Image Restoration, Illumination Direction, Illumination Normalization, Deblurring, Deconvolution

References

[1] Bidyut Saha, “A Comparative Analysis of Histogram Equalization Based Image Enhancement Technique for Brightness Preservation”, International Journal of Scientific Research in Computer Science and Engineering, Vol.3, Issue.3, pp.1-5, 2015.
[2] Hussam Elbehiery, “Optical Fiber Cables Networks Defects Detection using Thermal Images Enhancement Techniques”, International Journal of Scientific Research in Computer Science and Engineering, Vol.6, Issue.1, pp.22- 29, 2018.
[3] J. Chiang, Y. Chen, “Underwater Image Enhancement by Wavelength Compensation and Dehazing,” IEEE Transaction on Image Processing, vol. 21, Issue.4, pp. 1756–1769, 2012.
[4] K. He., J. Sun, X. Tang, "Single Image Haze Removal Using Dark Channel Prior, "IEEE Transactions on Pattern Analysis and Machine Intelligence, vol. 33, Issue. 12, pp. 2341-2353, 2011.
[5] Adrian Galdran, David Pardo, ArtzaiPicón, and Aitor Alvarez-Gila, “Automatic Red-Channel underwater image restoration”, Science Direct, J. Vis. Commun. Image R. 26132–145, 2015.
[6] H. Wen, Y.Tian, T. Huang, W. Gao, “Single underwater image enhancement with a new optical model,” Proc. IEEE Int. Symp. Circ. & Syst. (ISCAS), pp. 753-756, 2013.
[7] Xinwei Zhao, Tao Jin, Song Qu, “Deriving inherent optical properties from background color and underwater image enhancement”, Lists available at Science Direct, Ocean Engineering 94163–172, 2015.
[8] R. Sathya, M. Bharathi, G. Dhivyasri, “Underwater Image Enhancement by Dark Channel Prior”, IEEE sponsored 2nd International Conference on Electronics and Communication System (ICECS), 2015.
[9] C.Y. Cheng, C.C. Sung, H.H. Chang, "Underwater image restoration by red-dark channel prior and point spread function deconvolution," IEEE International Conference on Signal and Image Processing Applications (ICSIPA), Kuala Lumpur, pp. 110-115, 2015.
[10] C. Ancuti, C.O. Ancuti, T. Haber, P. Bekaert, "Enhancing underwater images and videos by fusion, " IEEE Conference on Computer Vision and Pattern Recognition, Providence, RI, pp. 81- 88, 2012.
[11] N. Carlevaris-Bianco, A. Mohan, R.M. Eustice, “Initial results in underwater single image dehazing”, Proc. IEEE Oceans, pp. 1-8, 2010.

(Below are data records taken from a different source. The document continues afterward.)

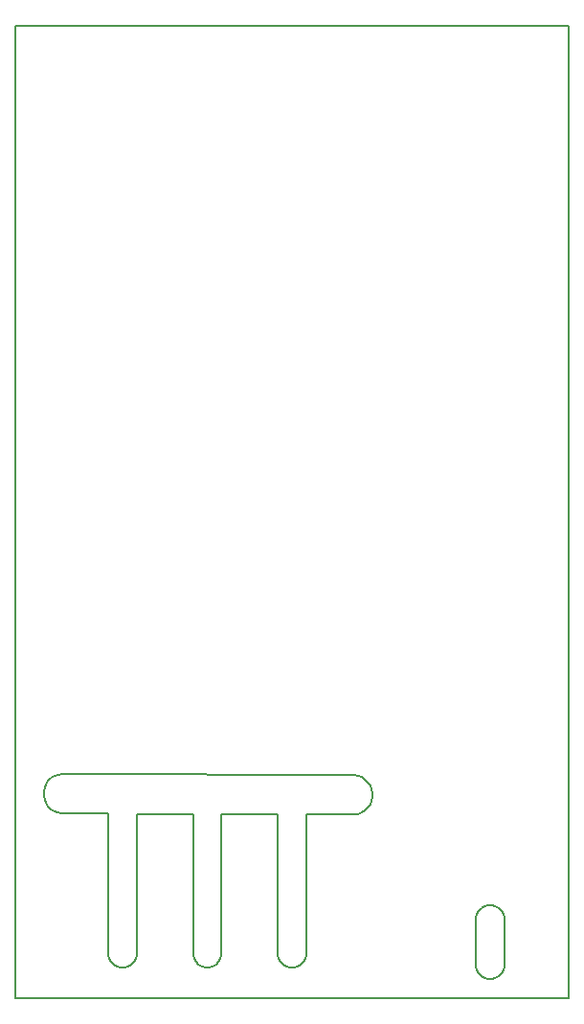
<source format=gko>
G04*
G04 #@! TF.GenerationSoftware,Altium Limited,Altium Designer,19.0.14 (431)*
G04*
G04 Layer_Color=16711935*
%FSLAX25Y25*%
%MOIN*%
G70*
G01*
G75*
%ADD10C,0.00787*%
D10*
X166002Y32482D02*
X167254Y32146D01*
X168377Y31498D01*
X169293Y30582D01*
X169942Y29459D01*
X170277Y28207D01*
Y27559D02*
Y28207D01*
Y11811D02*
Y27559D01*
Y11163D02*
Y11811D01*
X169942Y9911D02*
X170277Y11163D01*
X169293Y8788D02*
X169942Y9911D01*
X168377Y7872D02*
X169293Y8788D01*
X167254Y7224D02*
X168377Y7872D01*
X166002Y6888D02*
X167254Y7224D01*
X164706Y6888D02*
X166002D01*
X163454Y7224D02*
X164706Y6888D01*
X162332Y7872D02*
X163454Y7224D01*
X161415Y8788D02*
X162332Y7872D01*
X160767Y9911D02*
X161415Y8788D01*
X160432Y11163D02*
X160767Y9911D01*
X160432Y11163D02*
Y11811D01*
Y27559D01*
Y28207D01*
X160767Y29459D01*
X161415Y30582D01*
X162332Y31498D01*
X163454Y32146D01*
X164706Y32482D01*
X166002D01*
X16277Y78153D02*
X16956Y78151D01*
X117547Y77757D01*
X117547Y77757D02*
X117547Y77757D01*
X117547Y77757D02*
X118224Y77754D01*
X119551Y77486D01*
X120800Y76964D01*
X121924Y76209D01*
X122880Y75249D01*
X123630Y74122D01*
X124147Y72871D01*
X124411Y71543D01*
Y70866D02*
Y71543D01*
Y70185D02*
Y70866D01*
X124145Y68851D02*
X124411Y70185D01*
X123623Y67594D02*
X124145Y68851D01*
X122865Y66464D02*
X123623Y67594D01*
X121901Y65503D02*
X122865Y66464D01*
X120768Y64750D02*
X121901Y65503D01*
X119509Y64233D02*
X120768Y64750D01*
X118173Y63972D02*
X119509Y64233D01*
X117493Y63974D02*
X118173Y63972D01*
X101380Y64038D02*
X117493Y63974D01*
X101380Y15748D02*
Y64038D01*
Y15100D02*
Y15748D01*
X101044Y13848D02*
X101380Y15100D01*
X100396Y12725D02*
X101044Y13848D01*
X99479Y11809D02*
X100396Y12725D01*
X98357Y11161D02*
X99479Y11809D01*
X97105Y10825D02*
X98357Y11161D01*
X95809Y10825D02*
X97105D01*
X94557Y11161D02*
X95809Y10825D01*
X93434Y11809D02*
X94557Y11161D01*
X92518Y12725D02*
X93434Y11809D01*
X91869Y13848D02*
X92518Y12725D01*
X91534Y15100D02*
X91869Y13848D01*
X91534Y15100D02*
Y15748D01*
Y64076D01*
X71852Y64153D02*
X91534Y64076D01*
X71852Y15748D02*
Y64153D01*
Y15100D02*
Y15748D01*
X71516Y13848D02*
X71852Y15100D01*
X70868Y12725D02*
X71516Y13848D01*
X69952Y11809D02*
X70868Y12725D01*
X68829Y11161D02*
X69952Y11809D01*
X67577Y10825D02*
X68829Y11161D01*
X66281Y10825D02*
X67577D01*
X65029Y11161D02*
X66281Y10825D01*
X63907Y11809D02*
X65029Y11161D01*
X62990Y12725D02*
X63907Y11809D01*
X62342Y13848D02*
X62990Y12725D01*
X62006Y15100D02*
X62342Y13848D01*
X62006Y15100D02*
Y15748D01*
Y64192D01*
X42324Y64269D02*
X62006Y64192D01*
X42324Y15748D02*
Y64269D01*
Y15100D02*
Y15748D01*
X41989Y13848D02*
X42324Y15100D01*
X41341Y12725D02*
X41989Y13848D01*
X40424Y11809D02*
X41341Y12725D01*
X39302Y11161D02*
X40424Y11809D01*
X38050Y10825D02*
X39302Y11161D01*
X36753Y10825D02*
X38050D01*
X35502Y11161D02*
X36753Y10825D01*
X34379Y11809D02*
X35502Y11161D01*
X33462Y12725D02*
X34379Y11809D01*
X32814Y13848D02*
X33462Y12725D01*
X32479Y15100D02*
X32814Y13848D01*
X32479Y15100D02*
Y15748D01*
Y64307D01*
X16902Y64368D02*
X32479Y64307D01*
X16223Y64371D02*
X16902Y64368D01*
X14893Y64641D02*
X16223Y64371D01*
X13641Y65165D02*
X14893Y64641D01*
X12515Y65924D02*
X13641Y65165D01*
X11559Y66887D02*
X12515Y65924D01*
X10809Y68019D02*
X11559Y66887D01*
X10295Y69275D02*
X10809Y68019D01*
X10035Y70608D02*
X10295Y69275D01*
X10035Y70608D02*
X10041Y71965D01*
X10311Y73295D01*
X10835Y74548D01*
X11594Y75673D01*
X12557Y76629D01*
X13689Y77379D01*
X14945Y77894D01*
X16277Y78153D01*
X192913Y0D02*
Y338583D01*
X0D02*
X192913D01*
X0Y0D02*
Y338583D01*
Y0D02*
X192913D01*
M02*

</source>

[12] HuiminLu, Seiichi Serikawa, “Underwater Scene Enhancement Using Weighted Guided Median Filter”, Marine Technology Society Journal, vol.42, Issue.1, pp.52-67, 2014.
[13] Yan-TsungPeng, Xiangyun Zhao, Pamela C. Cosman, “Single Underwater Image Enhancement Using Depth Estimation based on Blurriness”, IEEE International Conference on Image Processing (ICIP), pp.4952- 4956, 2015.
[14] X. Fu, P. Zhuang, Y. Huang, Y. Liao, X.P. Zhang, X. Ding, “A retinex-based enhancing approach for single underwater image”, in: IEEE Int. Conf. Image Process (ICIP), pp. 4572–4576, 2014.
[15] K. Seemakurthy, A.N. Rajagopalan, "Deskewing of Underwater Images, "IEEE Transactions on Image Processing, vol. 24, no. 3, pp.1046- 1059, 2015.
[16] Q. Zhu, J. Mai, L. Shao, "A Fast Single Image Haze Removal Algorithm Using Color Attenuation Prior, "IEEE Transactions on Image Processing, vol. 24, Issue. 11, pp. 3522-3533, 2015.
[17] Lei Fei and Wang Yingying, “The Research of Underwater Image De- noising Method Based on Adaptive Wavelet Transform”, IEEE Conference,pp.2521-2525, 2014.